**SOURCE DOCUMENT:**
Pharmacodynamics Flashcards
What are the different types of adverse effects?
-Quantitative- expected, unwanted consequences of the drug or toxicity due to high doses (eg hypertension if too much metaraminol)
-Qualitative effects ie unwanted effects due to hypersensitivity or idiosyncrasy
WHat is tolerance?
Decreased effect following repeated exposure to a drug
What is tachyphylaxis?
Decreased responsiveness after a single dose of a drug
What is sensitisation?
Increased response after repeated exposure to a drug
What is a class 1 receptro and example
ligand gated ion channel eg nACH receptor
WHat is class 2 receptor and example
GPCR (metabotropic)
eg mACh receptor
t3 receptor and example
kinase linked receptor-cytokine receptors
T4 receptor and example
Nuclear receptor
Oestrogen receptor
DIfferent types of G protein?
Gi, Gs, Gq
WHat does an activated Gs do?
Increase cAMP
What does activated Gi do?
decrease cAMP
What does activated Gq do
increase DAG or IP3
How does an activated alpha unit of a g protein return to resting state
Phosphorylase on the alpha subunit cleaves a phosphate from GTP to form GDP/the inactivated form of the subunit. This can then recombine with the BY subunit
What is ED50
immediate effective dose 50%
Dose of drug that produces a specified response in 50% of the population to which it was administered
What is EC50
Median effective concentration 50%
Concentration that induces a response halfway between 0 and max
What is the therapeutic window?
Difference between the dose that produces desired effects and the dose that produces undesired effects
How do we calculate the therapeutic index
LD50/ED50
(lethal dose in 50%)
Examples of drugs with narrow therapeutic windows/low therapeutic index
Warfarin, aminoglycosides, theophylline, phenytoin
What is affinity
Strength of association btw drug + receptor
WHat is Kd
DIssociation constant
Drug dose at which 50 % of receptors are bound + 50% unbound
What is efficacy
The ability of a drug to interact with a receptor and produce a response
What is potency
The ability of a drug to produce a certain effect at a certain dose. Determined by pharmacokinetics
TYpes of antagonist?
Competitive
Non competitive
Irreversible
Partial agonists and affinity?

**DATA:**
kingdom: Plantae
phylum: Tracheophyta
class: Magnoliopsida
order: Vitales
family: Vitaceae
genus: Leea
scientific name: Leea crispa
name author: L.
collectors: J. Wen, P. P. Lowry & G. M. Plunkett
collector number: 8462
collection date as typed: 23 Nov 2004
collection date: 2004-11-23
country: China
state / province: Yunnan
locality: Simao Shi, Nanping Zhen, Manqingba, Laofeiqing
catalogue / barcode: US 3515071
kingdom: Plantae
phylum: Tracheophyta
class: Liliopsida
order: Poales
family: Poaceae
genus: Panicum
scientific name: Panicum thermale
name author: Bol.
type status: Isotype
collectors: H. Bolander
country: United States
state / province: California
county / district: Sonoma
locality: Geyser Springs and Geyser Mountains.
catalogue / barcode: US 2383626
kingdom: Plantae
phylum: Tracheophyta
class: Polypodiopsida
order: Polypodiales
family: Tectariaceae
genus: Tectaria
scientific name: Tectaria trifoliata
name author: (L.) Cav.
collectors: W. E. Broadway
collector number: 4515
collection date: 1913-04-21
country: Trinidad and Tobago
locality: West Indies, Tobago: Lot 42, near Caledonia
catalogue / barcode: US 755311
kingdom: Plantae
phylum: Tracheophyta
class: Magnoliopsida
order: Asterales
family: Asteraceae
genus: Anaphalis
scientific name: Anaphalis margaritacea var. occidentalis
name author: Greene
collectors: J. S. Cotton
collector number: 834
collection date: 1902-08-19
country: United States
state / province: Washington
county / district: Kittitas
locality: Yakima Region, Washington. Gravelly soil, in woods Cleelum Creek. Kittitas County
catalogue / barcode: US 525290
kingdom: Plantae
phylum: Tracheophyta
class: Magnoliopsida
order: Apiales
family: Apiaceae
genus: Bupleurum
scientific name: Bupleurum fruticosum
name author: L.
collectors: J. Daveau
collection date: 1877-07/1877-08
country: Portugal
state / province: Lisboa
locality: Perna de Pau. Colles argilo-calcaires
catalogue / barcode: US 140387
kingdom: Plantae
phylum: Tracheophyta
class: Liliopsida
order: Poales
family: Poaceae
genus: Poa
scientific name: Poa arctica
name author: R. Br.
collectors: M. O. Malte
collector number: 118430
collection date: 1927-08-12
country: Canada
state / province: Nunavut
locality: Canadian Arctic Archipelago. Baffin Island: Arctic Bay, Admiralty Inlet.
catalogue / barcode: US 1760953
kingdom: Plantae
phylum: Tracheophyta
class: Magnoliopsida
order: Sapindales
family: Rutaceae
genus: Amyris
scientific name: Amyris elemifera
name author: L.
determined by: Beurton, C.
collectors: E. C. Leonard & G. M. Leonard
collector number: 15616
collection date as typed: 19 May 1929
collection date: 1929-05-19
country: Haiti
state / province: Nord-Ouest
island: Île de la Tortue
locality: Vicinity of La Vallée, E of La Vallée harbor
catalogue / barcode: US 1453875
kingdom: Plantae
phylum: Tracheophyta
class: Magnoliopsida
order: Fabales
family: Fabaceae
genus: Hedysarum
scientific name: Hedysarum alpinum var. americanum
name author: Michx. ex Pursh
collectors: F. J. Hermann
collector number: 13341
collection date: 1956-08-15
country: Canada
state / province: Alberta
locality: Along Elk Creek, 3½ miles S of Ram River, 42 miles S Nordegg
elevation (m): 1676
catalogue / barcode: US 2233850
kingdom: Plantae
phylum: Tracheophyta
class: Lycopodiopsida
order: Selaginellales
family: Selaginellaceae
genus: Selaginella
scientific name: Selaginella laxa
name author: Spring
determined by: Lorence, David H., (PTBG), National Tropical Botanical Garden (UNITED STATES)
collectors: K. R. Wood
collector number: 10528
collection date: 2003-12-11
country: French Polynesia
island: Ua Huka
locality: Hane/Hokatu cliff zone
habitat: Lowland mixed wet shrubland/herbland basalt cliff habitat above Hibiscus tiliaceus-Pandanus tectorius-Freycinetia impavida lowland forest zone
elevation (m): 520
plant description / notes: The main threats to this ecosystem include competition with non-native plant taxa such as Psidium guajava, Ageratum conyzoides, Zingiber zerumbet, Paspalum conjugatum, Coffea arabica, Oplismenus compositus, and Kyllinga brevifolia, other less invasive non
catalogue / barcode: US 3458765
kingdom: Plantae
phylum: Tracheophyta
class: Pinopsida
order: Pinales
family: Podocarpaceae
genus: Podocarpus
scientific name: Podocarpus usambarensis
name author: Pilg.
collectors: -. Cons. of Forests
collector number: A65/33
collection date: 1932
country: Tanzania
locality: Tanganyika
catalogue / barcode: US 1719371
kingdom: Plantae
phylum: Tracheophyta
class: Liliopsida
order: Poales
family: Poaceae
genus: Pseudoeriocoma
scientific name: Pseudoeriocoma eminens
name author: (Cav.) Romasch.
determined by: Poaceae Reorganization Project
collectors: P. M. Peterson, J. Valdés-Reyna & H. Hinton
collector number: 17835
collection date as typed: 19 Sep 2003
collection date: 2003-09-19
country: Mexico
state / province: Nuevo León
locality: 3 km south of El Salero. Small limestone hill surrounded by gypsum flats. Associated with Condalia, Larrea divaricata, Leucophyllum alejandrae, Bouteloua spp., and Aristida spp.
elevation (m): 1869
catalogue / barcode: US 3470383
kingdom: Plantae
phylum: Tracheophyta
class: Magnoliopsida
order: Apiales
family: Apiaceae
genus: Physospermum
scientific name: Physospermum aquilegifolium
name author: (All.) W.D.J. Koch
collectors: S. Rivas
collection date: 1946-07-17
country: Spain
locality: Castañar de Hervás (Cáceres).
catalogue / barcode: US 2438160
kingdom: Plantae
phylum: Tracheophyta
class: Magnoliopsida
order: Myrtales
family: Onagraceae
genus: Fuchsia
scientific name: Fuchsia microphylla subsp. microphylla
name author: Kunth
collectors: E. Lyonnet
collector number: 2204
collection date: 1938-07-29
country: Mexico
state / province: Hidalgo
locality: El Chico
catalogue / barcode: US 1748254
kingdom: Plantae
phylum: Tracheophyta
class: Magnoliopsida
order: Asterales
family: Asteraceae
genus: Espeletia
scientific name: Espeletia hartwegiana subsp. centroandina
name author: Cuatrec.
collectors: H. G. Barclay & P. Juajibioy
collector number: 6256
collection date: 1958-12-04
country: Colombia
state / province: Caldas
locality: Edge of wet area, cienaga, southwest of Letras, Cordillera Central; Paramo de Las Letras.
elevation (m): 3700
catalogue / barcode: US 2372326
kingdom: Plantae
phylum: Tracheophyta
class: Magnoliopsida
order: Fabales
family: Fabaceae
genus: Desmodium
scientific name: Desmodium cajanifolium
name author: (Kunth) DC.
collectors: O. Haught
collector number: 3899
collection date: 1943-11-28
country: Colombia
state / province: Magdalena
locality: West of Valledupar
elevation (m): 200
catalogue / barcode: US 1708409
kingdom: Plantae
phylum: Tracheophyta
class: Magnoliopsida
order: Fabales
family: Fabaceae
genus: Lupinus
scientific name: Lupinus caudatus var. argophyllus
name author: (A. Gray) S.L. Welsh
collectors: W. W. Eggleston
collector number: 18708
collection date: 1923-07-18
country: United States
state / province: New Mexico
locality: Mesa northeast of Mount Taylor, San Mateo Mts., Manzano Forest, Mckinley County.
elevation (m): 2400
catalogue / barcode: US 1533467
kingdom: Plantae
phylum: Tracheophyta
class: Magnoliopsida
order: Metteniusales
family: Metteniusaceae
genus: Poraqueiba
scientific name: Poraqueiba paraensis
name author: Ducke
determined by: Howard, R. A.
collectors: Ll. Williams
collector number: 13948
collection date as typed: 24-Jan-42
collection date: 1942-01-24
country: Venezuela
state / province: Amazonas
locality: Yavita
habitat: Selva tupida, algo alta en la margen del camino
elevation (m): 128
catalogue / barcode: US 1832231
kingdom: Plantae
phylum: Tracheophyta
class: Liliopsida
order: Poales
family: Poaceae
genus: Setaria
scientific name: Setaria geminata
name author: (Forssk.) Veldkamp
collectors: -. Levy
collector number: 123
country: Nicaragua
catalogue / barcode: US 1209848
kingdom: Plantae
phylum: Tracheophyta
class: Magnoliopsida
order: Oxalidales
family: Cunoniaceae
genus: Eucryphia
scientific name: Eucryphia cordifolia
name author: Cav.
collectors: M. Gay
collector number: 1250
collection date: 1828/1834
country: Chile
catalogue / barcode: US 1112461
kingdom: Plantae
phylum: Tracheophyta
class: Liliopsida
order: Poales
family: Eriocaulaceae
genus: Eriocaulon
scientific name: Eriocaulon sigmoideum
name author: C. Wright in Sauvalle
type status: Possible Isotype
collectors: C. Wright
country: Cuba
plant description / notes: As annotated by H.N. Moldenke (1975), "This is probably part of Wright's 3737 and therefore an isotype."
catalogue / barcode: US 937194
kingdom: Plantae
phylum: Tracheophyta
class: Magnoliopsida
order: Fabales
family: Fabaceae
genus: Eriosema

**GOAL OF THE EXERCISE:**
Continue the pharmacodynamics flashcards from their last line, keeping the same short question-and-answer style.

**RESULT FOR THIS EXERCISE:**
GEnerally lower than full agonists, though they can be the same
Hepatic enzyme inducers?
Phenytoin
CIgarette smoking
Rifampicin
CHronic alcohol
Enflurane
Halothane
Phenobarbitol
Thiopental
Phenytoin
Carbamazepine
Steroids
Hepatic enzyme inhibitors
MEtronidzaole
Isoniazid
Chloramphenicol
Phenelzine
Trancypromine
Cimetidine
Grapefruit juice
Amiodarone
Drugs affected by acetylator status?
Hydralazine
Isoniazid
sulphonamides
phenelzine
dapsone
procainamide
Rapid acetylator status inheritance?
AD- 40% o f pop
Slow acetylator status inheritence
AR
WHat are the different types of drug anatagonism?
Competitive
Non competitive
Physiological
Chemical
WHat is competitive drug antagonism
Drugs bind reversibly and the interaction can be overcome by increasing the concentration of the agonist
What is non competitive drug antagonism?
Irreversible binding of drugs (usually covalent) that cannot be overcome
WHat is physiological antagonism od drugs?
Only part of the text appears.